The Court of Appeal in Abuja will on Tuesday continue hearings into applications relating to the November 26 governorship election in Ondo State.
The court is also expected to make some decisions on the various applications on Tuesday.
The appellate court had during its session on Monday heard arguments from various parties on applications seeking to determine the status of earlier decisions made by an Abuja Division of the Federal High Court, FHC.
Monday’s session, which lasted over 10 hours, was meant to ensure that all arguments were heard, but had to be adjourned following delays caused by fresh applications, among other factors.
Applications were brought by Eyitayo Jegede, a governorship aspirant of the Peoples Democratic Party, PDP, in Ondo.
Mr. Jegede is of the PDP faction led by Ahmed Makarfi and seeks to displace Jimoh Ibrahim, the governorship candidate from the faction led by former Borno Stare governor, Ali Sheriff.

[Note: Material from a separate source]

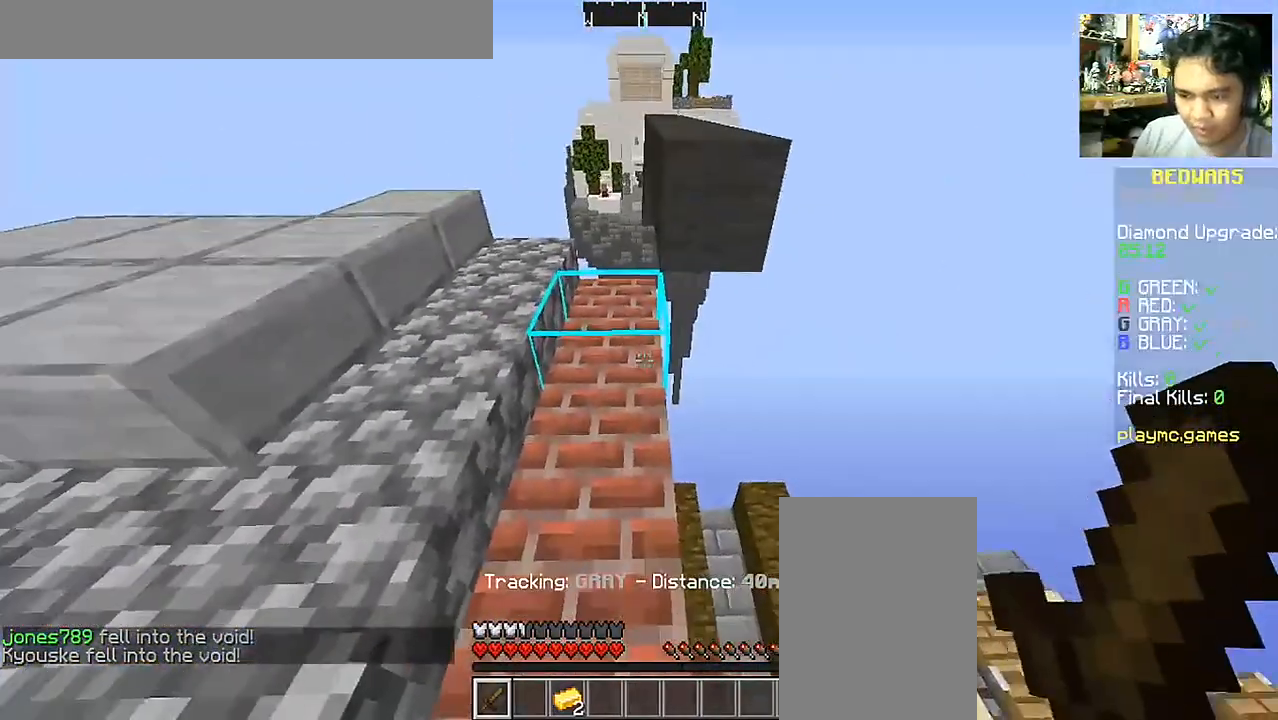
{"keys": ["w"], "mouse": [], "events": [[83, "w", "down"], [233, "a", "down"], [483, "a", "up"]]}
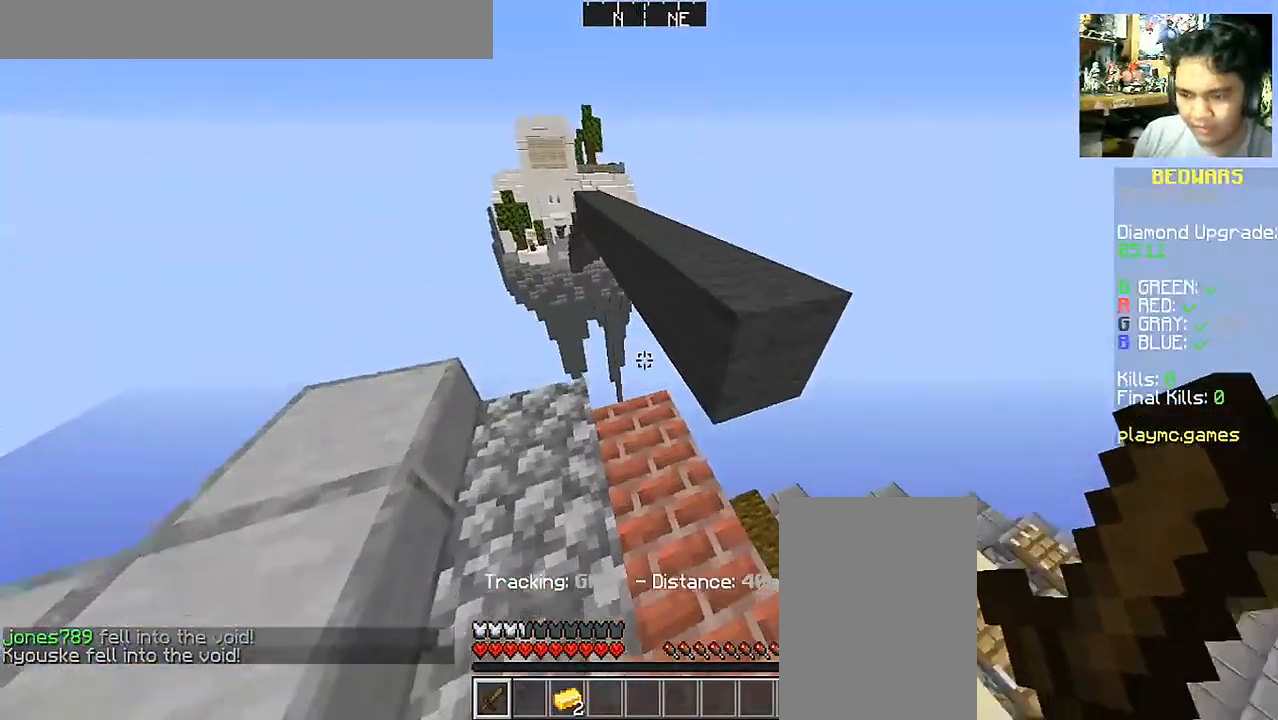
{"keys": ["w"], "mouse": [], "events": [[83, "w", "up"], [283, "s", "down"], [383, "s", "up"], [483, "w", "down"]]}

Further applications were also made on Monday from parties in the matter.
The counsel representing Mr. Ibrahim had asked the court to dismiss the applications made by Mr. Jegede for lacking in merit.
The counsel, Beluolisah Nwofor, told the appellate court that the applications were poorly presented, thereby making them dead on arrival.
“My lord the relief number one is incompetent for the following reasons: it does not identify the particular suit number; the parties to the suit and the title of the suit for which the ruling was delivered, in which he seeks to appeal,” said Mr. Nwofor.
He further said Mr. Jegede did not contest the decision of the lower court during proceedings at the Federal High Court.
Mr. Nwofor, therefore, contended that since the parties involved had not contested the decision at the lower court; what it implies is that the parties have consented to the ruling of the court. Therefore, any attempt to appeal before a higher court should first emanate from a motion seeking leave of court to appeal.
Mr. Nwofor argued that such a motion has not been made.
The lawyer further argued that the October 14 decision of the lower court, which formed the basis of the application at the appellate court, is an interlocutory decision. He said the decision sprang from the June 29 ruling by the FHC, and therefore the motion seeking to appeal against it should have come within 14 days after October 14.
Responding to arguments raised by the respondent counsel, Wole Olanipekun who stood in for Mr. Jegede said the application challenging the October 14 decision was made on October 27, and was therefore within stipulated time.
He added that the decision of the lower court to endorse Mr. Ibrahim was taken after the statutory period when the electoral commission, INEC, would have taken a flag bearer
“The door was already shut-after the period for which INEC could substitute a candidate.
“All other candidates in the list were nominated by their parties, only this (Jimoh Ibrahim) was nominated by court; that is what we seek to appeal against.
After listening to arguments from both counsel, the panel of three justices, led by Ibrahim Salauwa, decided to continue with other applications on Tuesday.